I’m outraged — by my own wish that Anders Behring Breivik be treated as a human being.
My basest instincts would love to see him fry in a very earthly hell. But although the though of him living on and perhaps even coming out into society 21 years from now, in principle cleared of his guilt, makes me angry, I still don’t think the frying pan is a very good idea after all.
Our civilization is based on a belief in a certain fundamental core of human-ness shared by all human beings. To this human-ness, we have added a set of rights.
Now, I think it’s sound to be clear that this is a belief and not an objective fact, because it gives us the opportunity — and in times of crisis, the obligation — to ask ourselves, individually and collectively, what we base that belief on.
Also, I don’t think of these rights as “universal” or “inalieanable” in any other sense than as a statement of interest: it’s something we, as a society of human beings, have established, because we believe society works better that way — not something that comes automatically, just from being a human being.
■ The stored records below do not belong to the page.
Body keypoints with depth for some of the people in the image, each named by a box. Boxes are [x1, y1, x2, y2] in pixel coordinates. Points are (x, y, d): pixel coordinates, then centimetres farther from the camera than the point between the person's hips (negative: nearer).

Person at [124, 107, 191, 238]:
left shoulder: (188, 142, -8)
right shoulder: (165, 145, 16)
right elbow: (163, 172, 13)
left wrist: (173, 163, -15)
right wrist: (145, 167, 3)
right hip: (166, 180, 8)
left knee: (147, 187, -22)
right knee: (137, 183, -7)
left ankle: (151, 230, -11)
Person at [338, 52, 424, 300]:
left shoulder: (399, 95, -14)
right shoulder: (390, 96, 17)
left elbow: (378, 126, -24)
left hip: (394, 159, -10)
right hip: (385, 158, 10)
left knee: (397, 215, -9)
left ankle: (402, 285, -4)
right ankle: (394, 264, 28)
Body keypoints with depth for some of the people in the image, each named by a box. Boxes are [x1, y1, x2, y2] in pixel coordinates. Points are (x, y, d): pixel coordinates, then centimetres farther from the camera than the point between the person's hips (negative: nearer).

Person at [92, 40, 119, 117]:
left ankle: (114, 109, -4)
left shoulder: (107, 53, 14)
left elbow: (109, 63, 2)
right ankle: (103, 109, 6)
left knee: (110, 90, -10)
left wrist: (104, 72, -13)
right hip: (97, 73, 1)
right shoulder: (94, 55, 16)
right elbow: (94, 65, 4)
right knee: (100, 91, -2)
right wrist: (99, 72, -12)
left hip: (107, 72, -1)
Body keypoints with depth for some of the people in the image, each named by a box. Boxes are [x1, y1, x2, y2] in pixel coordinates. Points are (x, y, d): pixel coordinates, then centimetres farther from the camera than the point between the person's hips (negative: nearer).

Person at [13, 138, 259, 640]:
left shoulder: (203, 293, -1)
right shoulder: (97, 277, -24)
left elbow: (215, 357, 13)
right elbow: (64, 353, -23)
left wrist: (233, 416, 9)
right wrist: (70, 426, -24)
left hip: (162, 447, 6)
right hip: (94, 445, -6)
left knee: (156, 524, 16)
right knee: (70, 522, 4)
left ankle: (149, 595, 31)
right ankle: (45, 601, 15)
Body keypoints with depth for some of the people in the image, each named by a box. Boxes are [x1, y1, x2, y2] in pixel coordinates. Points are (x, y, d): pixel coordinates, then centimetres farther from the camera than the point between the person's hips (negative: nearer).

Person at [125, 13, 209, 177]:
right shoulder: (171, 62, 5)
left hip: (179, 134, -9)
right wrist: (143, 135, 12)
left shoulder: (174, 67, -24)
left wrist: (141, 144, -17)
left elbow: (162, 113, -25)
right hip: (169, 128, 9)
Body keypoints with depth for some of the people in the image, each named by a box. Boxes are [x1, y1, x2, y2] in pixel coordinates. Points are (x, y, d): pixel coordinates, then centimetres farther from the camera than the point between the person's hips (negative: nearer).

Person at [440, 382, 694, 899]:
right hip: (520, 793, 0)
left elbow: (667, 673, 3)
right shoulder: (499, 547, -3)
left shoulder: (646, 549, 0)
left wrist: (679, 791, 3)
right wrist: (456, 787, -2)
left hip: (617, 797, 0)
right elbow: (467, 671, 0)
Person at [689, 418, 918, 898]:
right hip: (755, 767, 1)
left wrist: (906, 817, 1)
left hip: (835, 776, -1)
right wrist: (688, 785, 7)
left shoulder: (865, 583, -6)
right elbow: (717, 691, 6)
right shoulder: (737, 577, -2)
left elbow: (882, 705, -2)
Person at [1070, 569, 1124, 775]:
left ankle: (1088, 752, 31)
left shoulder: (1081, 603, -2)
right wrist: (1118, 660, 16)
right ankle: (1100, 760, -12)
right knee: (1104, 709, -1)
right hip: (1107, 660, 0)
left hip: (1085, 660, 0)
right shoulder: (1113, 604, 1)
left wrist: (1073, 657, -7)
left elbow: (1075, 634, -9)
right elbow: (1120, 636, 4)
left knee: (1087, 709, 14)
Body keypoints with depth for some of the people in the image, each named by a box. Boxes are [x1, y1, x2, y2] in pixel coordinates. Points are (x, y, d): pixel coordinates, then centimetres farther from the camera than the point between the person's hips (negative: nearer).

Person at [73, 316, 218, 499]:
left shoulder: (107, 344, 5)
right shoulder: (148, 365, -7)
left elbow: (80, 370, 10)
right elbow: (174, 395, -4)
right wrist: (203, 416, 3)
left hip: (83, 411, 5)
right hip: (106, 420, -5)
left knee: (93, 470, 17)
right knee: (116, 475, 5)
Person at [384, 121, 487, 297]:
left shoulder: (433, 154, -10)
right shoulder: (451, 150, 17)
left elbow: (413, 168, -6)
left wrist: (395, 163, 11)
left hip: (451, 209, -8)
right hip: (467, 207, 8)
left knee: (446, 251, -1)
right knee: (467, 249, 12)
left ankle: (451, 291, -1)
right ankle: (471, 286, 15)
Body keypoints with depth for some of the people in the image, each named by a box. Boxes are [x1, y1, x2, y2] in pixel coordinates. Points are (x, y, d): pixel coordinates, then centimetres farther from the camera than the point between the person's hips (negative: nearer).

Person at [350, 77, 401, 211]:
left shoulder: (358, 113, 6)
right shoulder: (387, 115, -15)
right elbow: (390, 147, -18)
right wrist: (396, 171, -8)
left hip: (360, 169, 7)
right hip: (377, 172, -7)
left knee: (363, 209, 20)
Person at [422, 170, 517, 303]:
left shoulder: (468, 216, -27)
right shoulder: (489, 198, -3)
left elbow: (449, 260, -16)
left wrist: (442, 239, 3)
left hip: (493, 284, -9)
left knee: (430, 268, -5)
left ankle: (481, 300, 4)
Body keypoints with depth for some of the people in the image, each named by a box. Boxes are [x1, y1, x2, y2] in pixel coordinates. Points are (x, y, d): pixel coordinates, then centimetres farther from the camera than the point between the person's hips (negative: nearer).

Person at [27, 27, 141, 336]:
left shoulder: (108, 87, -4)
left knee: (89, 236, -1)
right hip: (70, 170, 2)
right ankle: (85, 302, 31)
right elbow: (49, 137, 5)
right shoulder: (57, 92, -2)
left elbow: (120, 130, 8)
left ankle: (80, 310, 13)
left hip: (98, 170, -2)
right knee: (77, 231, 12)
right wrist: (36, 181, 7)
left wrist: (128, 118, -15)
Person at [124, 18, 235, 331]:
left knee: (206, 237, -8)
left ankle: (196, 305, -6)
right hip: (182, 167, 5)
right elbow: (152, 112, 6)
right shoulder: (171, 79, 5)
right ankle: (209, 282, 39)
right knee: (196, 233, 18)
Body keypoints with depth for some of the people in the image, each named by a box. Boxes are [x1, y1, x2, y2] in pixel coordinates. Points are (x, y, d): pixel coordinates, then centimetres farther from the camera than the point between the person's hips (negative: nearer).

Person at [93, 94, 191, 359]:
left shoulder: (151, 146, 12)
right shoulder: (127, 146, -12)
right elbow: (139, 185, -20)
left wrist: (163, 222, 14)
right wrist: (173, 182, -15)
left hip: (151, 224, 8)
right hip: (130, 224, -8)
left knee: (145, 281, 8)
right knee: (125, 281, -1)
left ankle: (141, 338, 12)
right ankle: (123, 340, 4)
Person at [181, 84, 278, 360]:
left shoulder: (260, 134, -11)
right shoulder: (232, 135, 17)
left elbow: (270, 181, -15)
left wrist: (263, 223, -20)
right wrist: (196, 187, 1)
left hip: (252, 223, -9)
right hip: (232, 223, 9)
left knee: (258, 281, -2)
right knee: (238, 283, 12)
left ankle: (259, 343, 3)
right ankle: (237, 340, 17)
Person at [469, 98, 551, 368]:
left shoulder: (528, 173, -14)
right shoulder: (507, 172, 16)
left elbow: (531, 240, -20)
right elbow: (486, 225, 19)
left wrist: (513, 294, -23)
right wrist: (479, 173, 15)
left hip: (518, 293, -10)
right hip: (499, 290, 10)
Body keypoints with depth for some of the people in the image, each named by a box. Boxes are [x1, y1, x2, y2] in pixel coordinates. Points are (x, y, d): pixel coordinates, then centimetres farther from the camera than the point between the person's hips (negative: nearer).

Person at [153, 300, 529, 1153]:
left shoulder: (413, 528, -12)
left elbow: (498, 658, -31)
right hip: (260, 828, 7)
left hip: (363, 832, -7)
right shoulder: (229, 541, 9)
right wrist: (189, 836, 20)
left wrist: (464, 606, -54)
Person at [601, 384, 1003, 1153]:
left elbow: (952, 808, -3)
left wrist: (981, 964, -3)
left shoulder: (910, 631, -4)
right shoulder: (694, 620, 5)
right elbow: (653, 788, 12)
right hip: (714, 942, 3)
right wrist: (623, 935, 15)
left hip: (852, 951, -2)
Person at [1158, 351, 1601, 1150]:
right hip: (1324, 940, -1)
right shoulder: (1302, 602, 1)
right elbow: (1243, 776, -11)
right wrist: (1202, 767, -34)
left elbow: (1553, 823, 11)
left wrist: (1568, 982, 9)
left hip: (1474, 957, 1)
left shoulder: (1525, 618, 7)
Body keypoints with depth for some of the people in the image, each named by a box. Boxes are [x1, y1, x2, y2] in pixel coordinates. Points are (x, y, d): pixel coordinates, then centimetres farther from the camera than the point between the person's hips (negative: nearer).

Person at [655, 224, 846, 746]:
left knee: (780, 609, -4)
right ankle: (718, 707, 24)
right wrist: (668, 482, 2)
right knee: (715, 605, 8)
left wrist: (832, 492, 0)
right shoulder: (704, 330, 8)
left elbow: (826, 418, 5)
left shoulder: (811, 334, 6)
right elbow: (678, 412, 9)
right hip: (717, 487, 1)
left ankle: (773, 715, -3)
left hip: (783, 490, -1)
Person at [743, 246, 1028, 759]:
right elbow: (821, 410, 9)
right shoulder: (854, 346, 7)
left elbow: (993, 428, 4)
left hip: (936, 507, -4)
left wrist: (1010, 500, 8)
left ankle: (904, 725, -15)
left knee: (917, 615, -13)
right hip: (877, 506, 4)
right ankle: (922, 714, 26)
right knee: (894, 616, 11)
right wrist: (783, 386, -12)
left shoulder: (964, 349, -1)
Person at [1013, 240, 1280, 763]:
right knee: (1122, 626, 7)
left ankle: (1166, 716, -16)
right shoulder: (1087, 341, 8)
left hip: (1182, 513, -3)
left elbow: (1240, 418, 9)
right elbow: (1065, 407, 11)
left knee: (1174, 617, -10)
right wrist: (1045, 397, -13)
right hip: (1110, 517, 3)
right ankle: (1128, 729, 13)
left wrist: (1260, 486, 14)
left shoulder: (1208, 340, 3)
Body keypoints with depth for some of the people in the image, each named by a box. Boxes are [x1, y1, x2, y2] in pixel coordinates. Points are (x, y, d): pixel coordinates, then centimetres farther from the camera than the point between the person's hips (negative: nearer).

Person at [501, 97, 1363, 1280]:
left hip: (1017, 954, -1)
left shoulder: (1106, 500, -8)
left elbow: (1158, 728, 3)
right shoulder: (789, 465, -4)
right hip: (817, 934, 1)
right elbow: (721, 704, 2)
Those “rights” are being violated all the time, even in the most civilized societies. I don’t really believe that violating them once more, explicitly and consciously – e.g. by ripping the bastard apart limb by limb – would ruin the foundation upon which our society is based, nor that that would mean that he has won and “we” have lost. Letting the collective expose a person who has demonstrated un-human behaviour beyond belief to inhuman treatment, does not turn us all into a barbarian mob. Human rights is a contract, and a contract can be renegotiated in changing circumstances.
I also don’t believe in the solution that some have suggested: that he be forced to listen to the stories of the survivors and the families of the murdered ones until the day he dies. What would be the point of that? Tormenting his soul? Saving it by making him repent? Letting him realize his mistake and bringing him back into the fold of decent citizens again? Sorry, it won’t happen.
When I still don’t think it’s a good idea to roast him, it’s mainly because I believe the course staked out by the Norwegian prime minister (“We will retaliate with more democracy, more openness, but never naïveté”) and by one of the survivors of the massacre (“If one man can show this much hate, think how much love we can show together“) is a much more productive path to take.
Emphasising community, interdependence, embrace, is not only a way to improve our society — even and especially in extreme conditions — it is also an excellent way to prove him wrong.
If that thought tortures him, all the better.
The potential risk of turning him into some kind of martyr is also a reason — again, pragmatic, not ideological — to abstain from “medieval” treatment.
The problem still remains what to do with the beast in the meantime, but the best would perhaps be to ignore him completely — to wipe him off our collective memory and let his place be taken by communal values.
If we roast him, someone will hear him scream, metaphorically or literally.
He may have a contractual right to humane treatment, but not to be paid any attention.
He may have the right to speak, but not to be listened to.